## WHAT IS BEING ASKED
Give the data again exactly as written, skipping any pictures.

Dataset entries
[Start of section]
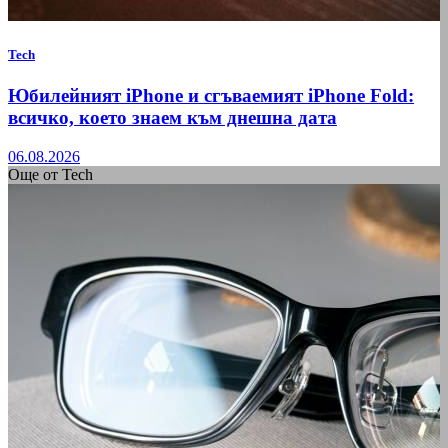
Tech
Юбилейният iPhone и сгъваемият iPhone Fold:
всичко, което знаем към днешна дата
06.08.2026
Още от Tech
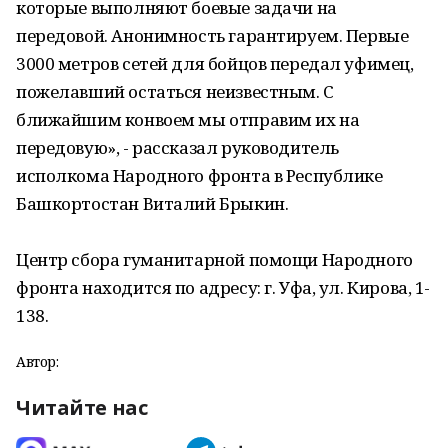
которые выполняют боевые задачи на
передовой. Анонимность гарантируем. Первые
3000 метров сетей для бойцов передал уфимец,
пожелавший остаться неизвестным. С
ближайшим конвоем мы отправим их на
передовую», - рассказал руководитель
исполкома Народного фронта в Республике
Башкортостан Виталий Брыкин.
Центр сбора гуманитарной помощи Народного
фронта находится по адресу: г. Уфа, ул. Кирова, 1-
138.
Автор:
Читайте нас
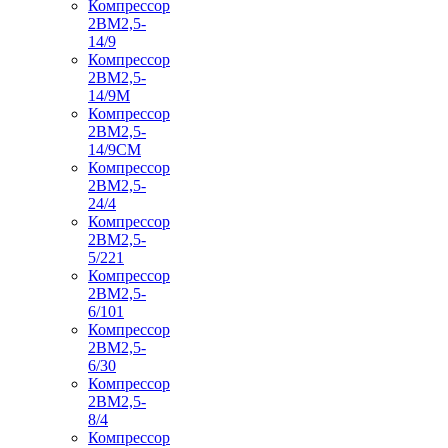
Компрессор
2ВМ2,5-
14/9
Компрессор
2ВМ2,5-
14/9М
Компрессор
2ВМ2,5-
14/9СМ
Компрессор
2ВМ2,5-
24/4
Компрессор
2ВМ2,5-
5/221
Компрессор
2ВМ2,5-
6/101
Компрессор
2ВМ2,5-
6/30
Компрессор
2ВМ2,5-
8/4
Компрессор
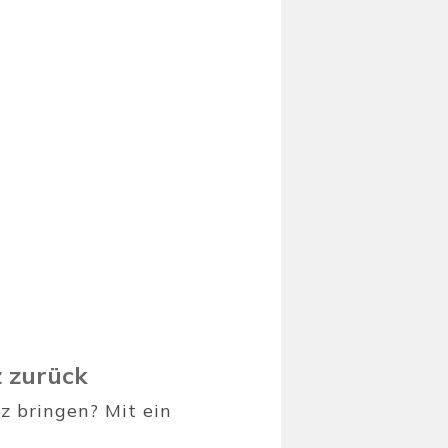
z zurück
z bringen? Mit ein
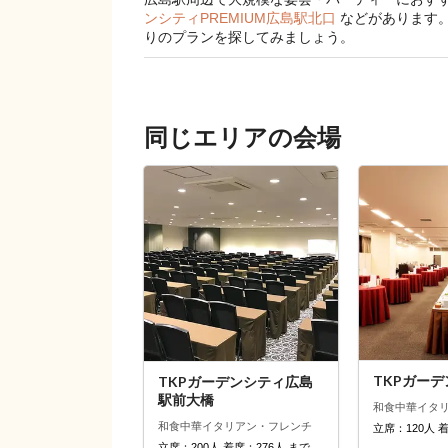
ンシティPREMIUM広島駅北口
などがあります
りのプランを探してみましょう。
同じエリアの会場
TKPガー
TKPガーデンシティ広島
駅前大橋
和食
中華
イタ
和食
中華
イタリアン・フレンチ
立席：120人 
立席：200人 着席：276人 まで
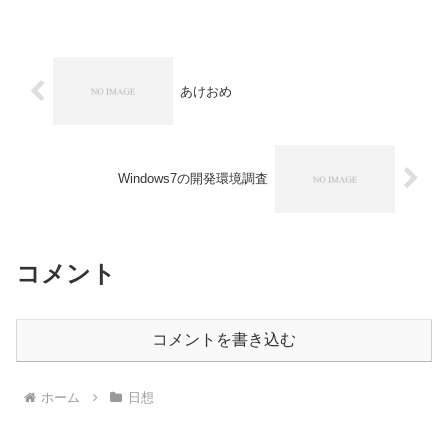
あけおめ
Windows7の開発環境調査
コメント
コメントを書き込む
ホーム
日想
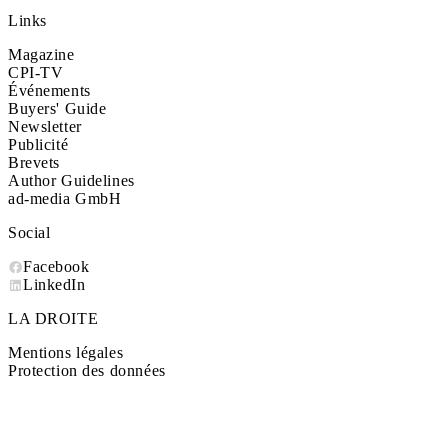
Links
Magazine
CPI-TV
Événements
Buyers' Guide
Newsletter
Publicité
Brevets
Author Guidelines
ad-media GmbH
Social
Facebook
LinkedIn
LA DROITE
Mentions légales
Protection des données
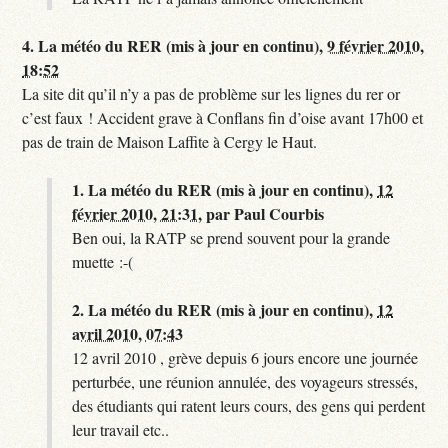
4.
La météo du RER (mis à jour en continu),
9 février 2010,
18:52
La site dit qu’il n’y a pas de problème sur les lignes du rer or
c’est faux ! Accident grave à Conflans fin d’oise avant 17h00 et
pas de train de Maison Laffite à Cergy le Haut.
1.
La météo du RER (mis à jour en continu),
12
février 2010, 21:31
,
par
Paul Courbis
Ben oui, la RATP se prend souvent pour la grande
muette :-(
2.
La météo du RER (mis à jour en continu),
12
avril 2010, 07:43
12 avril 2010 , grève depuis 6 jours encore une journée
perturbée, une réunion annulée, des voyageurs stressés,
des étudiants qui ratent leurs cours, des gens qui perdent
leur travail etc..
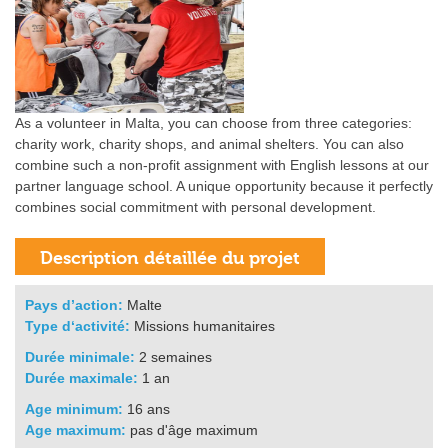
As a volunteer in Malta, you can choose from three categories:
charity work, charity shops, and animal shelters. You can also
combine such a non-profit assignment with English lessons at our
partner language school. A unique opportunity because it perfectly
combines social commitment with personal development.
Pays d’action:
Malte
Type d‘activité:
Missions humanitaires
Durée minimale:
2 semaines
Durée maximale:
1 an
Age minimum:
16 ans
Age maximum:
pas d'âge maximum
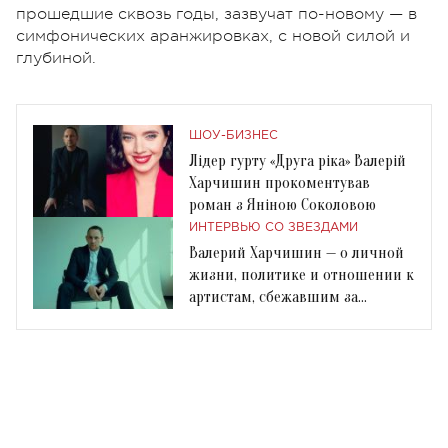
прошедшие сквозь годы, зазвучат по-новому — в
симфонических аранжировках, с новой силой и
глубиной.
ШОУ-БИЗНЕС
Лідер гурту «Друга ріка» Валерій
Харчишин прокоментував
роман з Яніною Соколовою
ИНТЕРВЬЮ СО ЗВЕЗДАМИ
Валерий Харчишин — о личной
жизни, политике и отношении к
артистам, сбежавшим за
границу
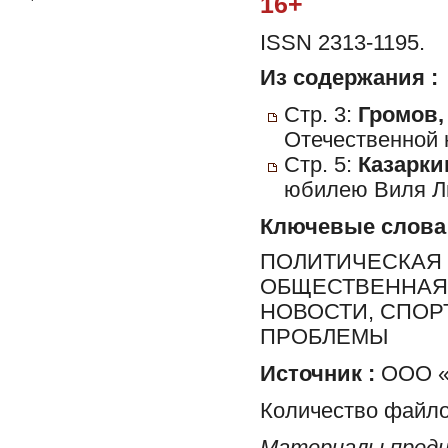
16+
ISSN 2313-1195.
Из содержания :
Стр. 3:
Громов,
Отечественной 
Стр. 5:
Казаркин
юбилею Виля Л
Ключевые слова
ПОЛИТИЧЕСКАЯ 
ОБЩЕСТВЕННАЯ 
НОВОСТИ, СПОР
ПРОБЛЕМЫ
Источник :
ООО «Р
Количество файло
Материалы предн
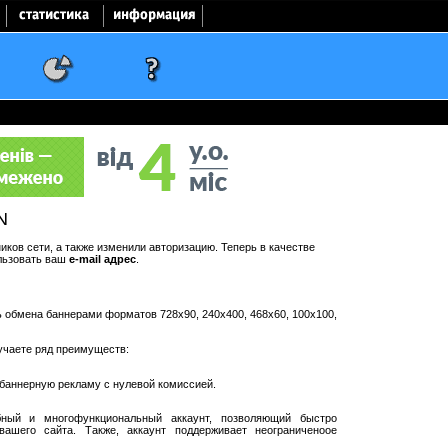
N
ков сети, а также изменили авторизацию. Теперь в качестве
льзовать ваш
e-mail адрес
.
ть обмена баннерами форматов 728x90, 240x400, 468x60, 100x100,
учаете ряд преимуществ:
баннерную рекламу с нулевой комиссией.
ный и многофункциональный аккаунт, позволяющий быстро
ашего сайта. Также, аккаунт поддерживает неограниченоое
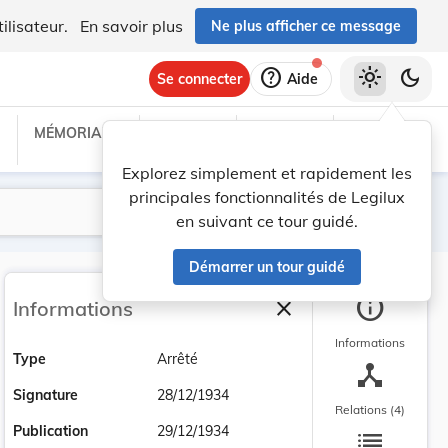
ilisateur.
En savoir plus
Ne plus afficher ce message
help
light_mode
dark_mode
Se connecter
Aide
MÉMORIAL C
TRAITÉS
PROJETS
TEXTES UE
Explorez simplement et rapidement les
principales fonctionnalités de Legilux
Lancer la recherche
Filtres
en suivant ce tour guidé.
Démarrer un tour guidé
info
close
Informations
Fermer la barre latéra
Informations
Type
Arrêté
device_hub
Signature
28/12/1934
Relations (4)
list
Publication
29/12/1934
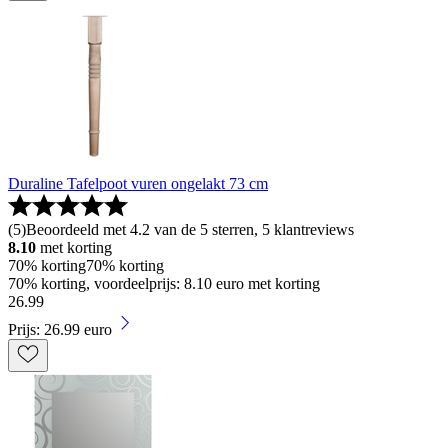
Duraline Tafelpoot vuren ongelakt 73 cm
(
5
)
Beoordeeld met 4.2 van de 5 sterren, 5 klantreviews
8.10
met korting
70% korting
70% korting
70% korting, voordeelprijs: 8.10 euro met korting
26
.
99
Prijs: 26.99 euro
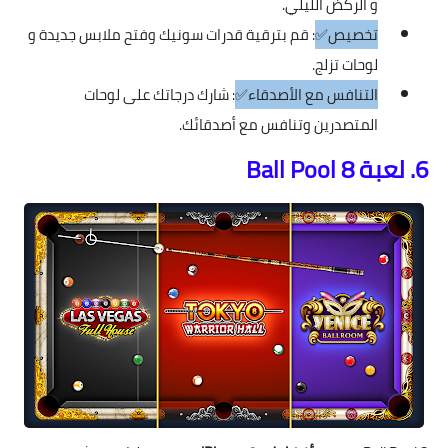
و الركض الليلي.
تخصيص✅
: قم بترقية قدرات سونيك وفتح ملابس جديدة و
لوحات تزلج.
التنافس مع الأصدقاء✅
: شارك درجاتك على لوحات
المتصدرين وتنافس مع أصدقائك.
6. لعبة 8 Ball Pool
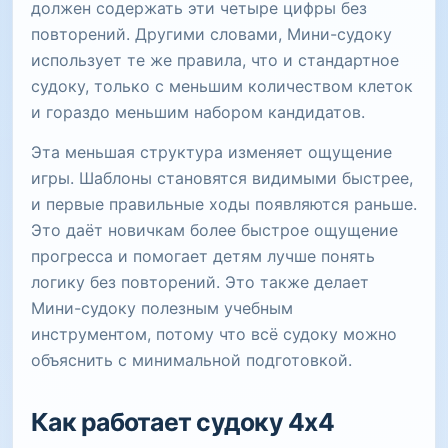
должен содержать эти четыре цифры без
повторений. Другими словами, Мини-судоку
использует те же правила, что и стандартное
судоку, только с меньшим количеством клеток
и гораздо меньшим набором кандидатов.
Эта меньшая структура изменяет ощущение
игры. Шаблоны становятся видимыми быстрее,
и первые правильные ходы появляются раньше.
Это даёт новичкам более быстрое ощущение
прогресса и помогает детям лучше понять
логику без повторений. Это также делает
Мини-судоку полезным учебным
инструментом, потому что всё судоку можно
объяснить с минимальной подготовкой.
Как работает судоку 4x4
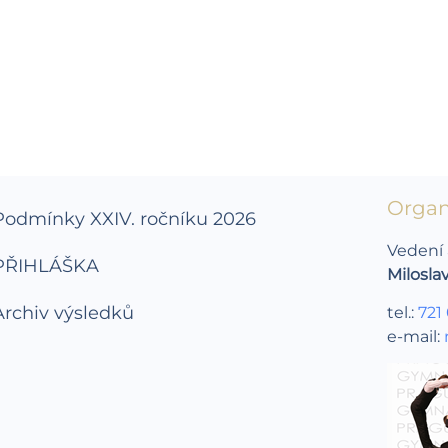
Organ
Podmínky XXIV. ročníku 2026
Vedení 
PŘIHLÁŠKA
Milosla
Archiv výsledků
tel.:
721
e-mail:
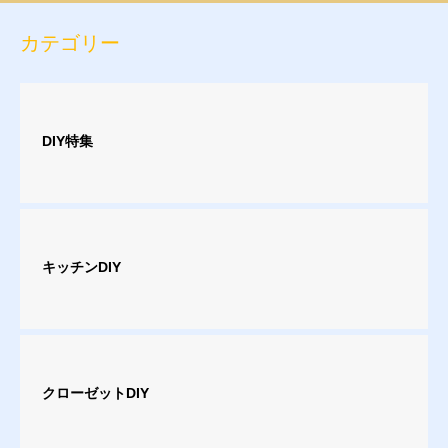
カテゴリー
DIY特集
キッチンDIY
クローゼットDIY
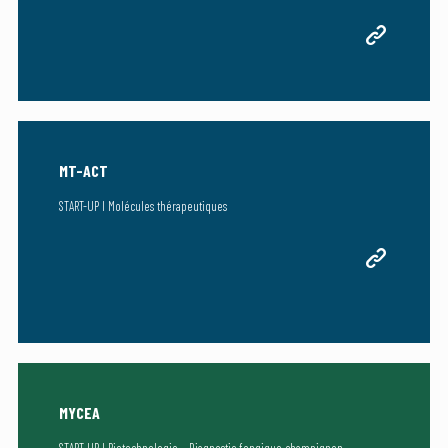
MT-ACT
START-UP I Molécules thérapeutiques
MYCEA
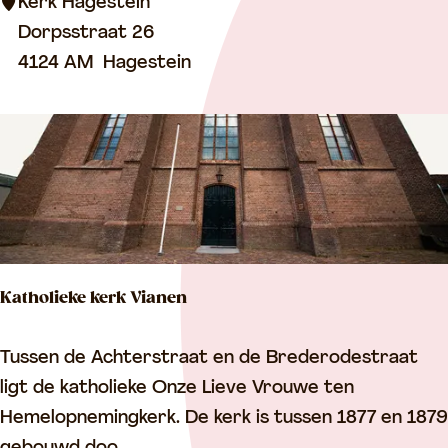
H
Kerk Hagestein
a
Dorpsstraat 26
g
4124 AM
Hagestein
e
s
t
e
i
n
Katholieke kerk Vianen
K
Tussen de Achterstraat en de Brederodestraat
a
ligt de katholieke Onze Lieve Vrouwe ten
t
Hemelopnemingkerk. De kerk is tussen 1877 en 1879
h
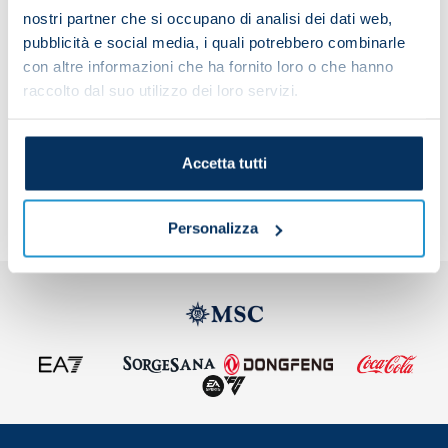
nostri partner che si occupano di analisi dei dati web,
pubblicità e social media, i quali potrebbero combinarle
Hellas Verona vs Napoli 25-26
con altre informazioni che ha fornito loro o che hanno
raccolto dal suo utilizzo dei loro servizi.
Share the article with your friends and support the
team
Accetta tutti
Personalizza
[End of section]
## RESPONSE
Tech
Юбилейният iPhone и сгъваемият iPhone Fold:
всичко, което знаем към днешна дата
06.08.2026
Още от Tech
которые выполняют боевые задачи на
передовой. Анонимность гарантируем. Первые
3000 метров сетей для бойцов передал уфимец,
пожелавший остаться неизвестным. С
ближайшим конвоем мы отправим их на
передовую», - рассказал руководитель
исполкома Народного фронта в Республике
Башкортостан Виталий Брыкин.
Центр сбора гуманитарной помощи Народного
фронта находится по адресу: г. Уфа, ул. Кирова, 1-
138.
Автор:
Читайте нас
Компрессор
2ВМ2,5-
14/9
Компрессор
2ВМ2,5-
14/9М
Компрессор
2ВМ2,5-
14/9СМ
Компрессор
2ВМ2,5-
24/4
Компрессор
2ВМ2,5-
5/221
Компрессор
2ВМ2,5-
6/101
Компрессор
2ВМ2,5-
6/30
Компрессор
2ВМ2,5-
8/4
Компрессор
z zurück
z bringen? Mit ein
ンシティPREMIUM広島駅北口
などがあります
りのプランを探してみましょう。
同じエリアの会場
TKPガー
TKPガーデンシティ広島
駅前大橋
和食
中華
イタ
和食
中華
イタリアン・フレンチ
立席：120人 
立席：200人 着席：276人 まで
あけおめ
Windows7の開発環境調査
コメント
コメントを書き込む
ホーム
日想
Links
Magazine
CPI-TV
Événements
Buyers' Guide
Newsletter
Publicité
Brevets
Author Guidelines
ad-media GmbH
Social
Facebook
LinkedIn
LA DROITE
Mentions légales
Protection des données
4.
La météo du RER (mis à jour en continu),
9 février 2010,
18:52
La site dit qu’il n’y a pas de problème sur les lignes du rer or
c’est faux ! Accident grave à Conflans fin d’oise avant 17h00 et
pas de train de Maison Laffite à Cergy le Haut.
1.
La météo du RER (mis à jour en continu),
12
février 2010, 21:31
,
par
Paul Courbis
Ben oui, la RATP se prend souvent pour la grande
muette :-(
2.
La météo du RER (mis à jour en continu),
12
avril 2010, 07:43
12 avril 2010 , grève depuis 6 jours encore une journée
perturbée, une réunion annulée, des voyageurs stressés,
des étudiants qui ratent leurs cours, des gens qui perdent
leur travail etc..
As a volunteer in Malta, you can choose from three categories:
charity work, charity shops, and animal shelters. You can also
combine such a non-profit assignment with English lessons at our
partner language school. A unique opportunity because it perfectly
combines social commitment with personal development.
Pays d’action:
Malte
Type d‘activité:
Missions humanitaires
Durée minimale:
2 semaines
Durée maximale:
1 an
Age minimum:
16 ans
Age maximum:
pas d'âge maximum
прошедшие сквозь годы, зазвучат по-новому — в
симфонических аранжировках, с новой силой и
глубиной.
ШОУ-БИЗНЕС
Лідер гурту «Друга ріка» Валерій
Харчишин прокоментував
роман з Яніною Соколовою
ИНТЕРВЬЮ СО ЗВЕЗДАМИ
Валерий Харчишин — о личной
жизни, политике и отношении к
артистам, сбежавшим за
границу
16+
ISSN 2313-1195.
Из содержания :
Стр. 3:
Громов,
Отечественной 
Стр. 5:
Казаркин
юбилею Виля Л
Ключевые слова
ПОЛИТИЧЕСКАЯ 
ОБЩЕСТВЕННАЯ 
НОВОСТИ, СПОР
ПРОБЛЕМЫ
Источник :
ООО «Р
Количество файло
Материалы предн
N
ков сети, а также изменили авторизацию. Теперь в качестве
льзовать ваш
e-mail адрес
.
ть обмена баннерами форматов 728x90, 240x400, 468x60, 100x100,
учаете ряд преимуществ:
баннерную рекламу с нулевой комиссией.
ный и многофункциональный аккаунт, позволяющий быстро
ашего сайта. Также, аккаунт поддерживает неограниченоое
ilisateur.
En savoir plus
Ne plus afficher ce message
help
light_mode
dark_mode
Se connecter
Aide
MÉMORIAL C
TRAITÉS
PROJETS
TEXTES UE
Explorez simplement et rapidement les
principales fonctionnalités de Legilux
Lancer la recherche
Filtres
en suivant ce tour guidé.
Démarrer un tour guidé
info
close
Informations
Fermer la barre latéra
Informations
Type
Arrêté
device_hub
Signature
28/12/1934
Relations (4)
list
Publication
29/12/1934
Duraline Tafelpoot vuren ongelakt 73 cm
(
5
)
Beoordeeld met 4.2 van de 5 sterren, 5 klantreviews
8.10
met korting
70% korting
70% korting
70% korting, voordeelprijs: 8.10 euro met korting
26
.
99
Prijs: 26.99 euro
و الركض الليلي.
تخصيص✅
: قم بترقية قدرات سونيك وفتح ملابس جديدة و
لوحات تزلج.
التنافس مع الأصدقاء✅
: شارك درجاتك على لوحات
المتصدرين وتنافس مع أصدقائك.
6. لعبة 8 Ball Pool
должен содержать эти четыре цифры без
повторений. Другими словами, Мини-судоку
использует те же правила, что и стандартное
судоку, только с меньшим количеством клеток
и гораздо меньшим набором кандидатов.
Эта меньшая структура изменяет ощущение
игры. Шаблоны становятся видимыми быстрее,
и первые правильные ходы появляются раньше.
Это даёт новичкам более быстрое ощущение
прогресса и помогает детям лучше понять
логику без повторений. Это также делает
Мини-судоку полезным учебным
инструментом, потому что всё судоку можно
объяснить с минимальной подготовкой.
Как работает судоку 4x4
Organ
Podmínky XXIV. ročníku 2026
Vedení 
PŘIHLÁŠKA
Milosla
Archiv výsledků
tel.:
721
e-mail:
カテゴリー
DIY特集
キッチンDIY
クローゼットDIY
MT-ACT
START-UP I Molécules thérapeutiques
MYCEA
H
Kerk Hagestein
a
Dorpsstraat 26
g
4124 AM
Hagestein
e
s
t
e
i
n
Katholieke kerk Vianen
K
Tussen de Achterstraat en de Brederodestraat
a
ligt de katholieke Onze Lieve Vrouwe ten
t
Hemelopnemingkerk. De kerk is tussen 1877 en 1879
h
nostri partner che si occupano di analisi dei dati web,
pubblicità e social media, i quali potrebbero combinarle
Hellas Verona vs Napoli 25-26
con altre informazioni che ha fornito loro o che hanno
raccolto dal suo utilizzo dei loro servizi.
Share the article with your friends and support the
team
Accetta tutti
Personalizza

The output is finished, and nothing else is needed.